The programme is changing how people see the public library in Rijeka, and it is changing our relationships citizens and with other organizations.

Rijeka City Library is collaborating – for the first time – with the Faculty of Engineering at University of Rijeka. Professor Sven Maricic, who is a pioneer of 3D printing in our city, says the library is providing space for cooperation between current and future students.  

“Students from the University of Rijeka have a chance to work with this equipment in ways that go beyond their formal obligations at the university," he says.

We are getting some interesting new kinds of requests: for example, some people came to the library and asked if we could make artificial limbs for their pets. Our printers are not suitable for that, but we could provide useful information and refer them to the right places.

We have been invited to take part in events that are not so traditional for us, like Days of Technology and the Science Festival.

We are also stimulating debate in the city by asking: why there are no classes in 3D printing and 3D modelling at schools?
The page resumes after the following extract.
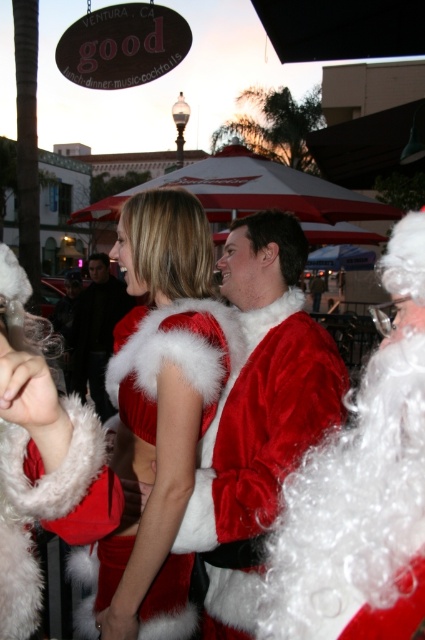
You are a photographer at the event and need to capture a photo where both the velvet santa at right and the velvet red dress at center are visible. Considering their heights, which object should be placed closer to the camera to ensure both are fully visible in the frame?

The velvet santa at right has a lesser height compared to the velvet red dress at center. To ensure both are fully visible, position the velvet red dress at center closer to the camera since its greater height will require more vertical space, while the shorter velvet santa at right can be placed slightly farther back without being cropped out.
With these new opportunities and ideas, the library is changing Rijeka, making it a better place to live.  

ABOUT THE AUTHOR

Kristian Benic is Associate for Projects, Marketing and Public Relations at Rijeka City Library. The library’s 3D Printing Incubator for Children and Youth was initiated with support from the EIFL Public Library Innovation Programme (EIFL-PLIP) in 2014.
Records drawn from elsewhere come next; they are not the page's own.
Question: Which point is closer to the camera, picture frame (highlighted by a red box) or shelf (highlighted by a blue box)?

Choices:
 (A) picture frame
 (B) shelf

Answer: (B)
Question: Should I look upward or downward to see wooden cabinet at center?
Rijeka City Library also won an EIFL Public Library Innovation Programme Award for Creative use of ICT in public libraries.
 

ABOUT THE PROGRAMME

Since 2010, EIFL-PLIP has awarded grants to innovative public libraries in 27 countries in Africa, Asia, Europe and Latin America. These services are now being offered by over 300 public and community libraries, increasing digital inclusion in communities and serving the needs of children and youth, farmers, women, health workers and their patients, the unemployed and socially excluded groups.